Climate change and thermal responses across diel and seasonal cycles in subtropical lepidoptera (butterflies and moths)

Abstract

Climate change is warming global temperatures and can interact with large-scale land use changes to pose multiple threats to organisms. Tropical ectotherms (living between latitudes 23.5°N and 23.5°S) are particularly vulnerable, as they are physiologically adapted to limited thermal variation and are living close to their thermal optimum. Organismal adaptations to diel and seasonal environmental cycles can show distinct climate responses that can be recognized from the individual to community levels. In this thesis, I used various field sampling, experimental, and data analysis methods to understand the thermal ecology of subtropical Lepidoptera (butterflies and moths) across different timescales in Hong Kong (22.3°N).

In Chapter 2, I investigated the variation of heat tolerance under starvation across seasonal morphs and life stages in a tropical butterfly Mycalesis mineus through full-factorial treatments on reared individuals. While starvation and temperature significantly affected developmental traits, heat tolerance was found to be consistent across all treatments. This suggested that some insects may be capable of coping with extreme heat under simultaneous stresses in food resources and seasonality disruption.

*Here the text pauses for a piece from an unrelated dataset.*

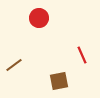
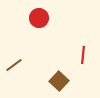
red line: moved 1 px right; rotated 30 degrees clockwise
brown square: rotated 36 degrees counterclockwise
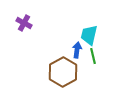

In Chapter 3, I evaluated the thermoregulatory needs, strategies, and challenges in diurnal and nocturnal lepidopteran insects (butterflies and moths) across seasons, through the comparison of field body temperatures, operative temperatures, and preferred temperatures. Subtropical diurnal insects experienced hot environments, showing a heat threshold at 31.8 to 36.5°C above which they buffered against further increases in temperature. Nocturnal insects experienced favourable temperatures, but they may have limited opportunities to thermoregulate at night. Distinct strategies between diurnal and nocturnal insects may translate into distinct challenges under climate change that shows a diel asymmetry in warming trends.

In Chapter 4, I examined community responses to large-scale climate and habitat changes using two long-term butterfly monitoring datasets spanning 13 to 21 years. Community temperature index (CTI) has increased significantly in some surveys (+0.034 to 0.061 °C/year) with no evidence of decline across communities, indicating a restructuring of butterfly communities to contain more warm-adapted species. A consistent influx and surge of tropical species was also detected across sites. An interplay of climate, habitat, and range shifters can be important for contemporary community transition in the subtropics.

In Chapter 5, I studied the aggregation, movement, and orientation behaviours of multiple danaid butterfly species (subfamily Danainae) in autumn and winter across two years. Tagging of 4,814 butterflies revealed movements in 12 individuals with the help of citizen scientists. In flight release experiments, Euploea butterflies oriented southwest (201.0°), but no species or thermal effects were detected. A better understanding of movement patterns, destinations, and reproductive status are important to recognize the winter migration in this multi-species system.

Through these chapters, my thesis highlights the sensitivity of subtropical ectotherms across different timescales to global changes in climate and habitat. In further studies, I suggest a stronger focus on tropical ecology and temporal cycles, and provide methodological suggestions to further understand species responses under mixed environmental pressures.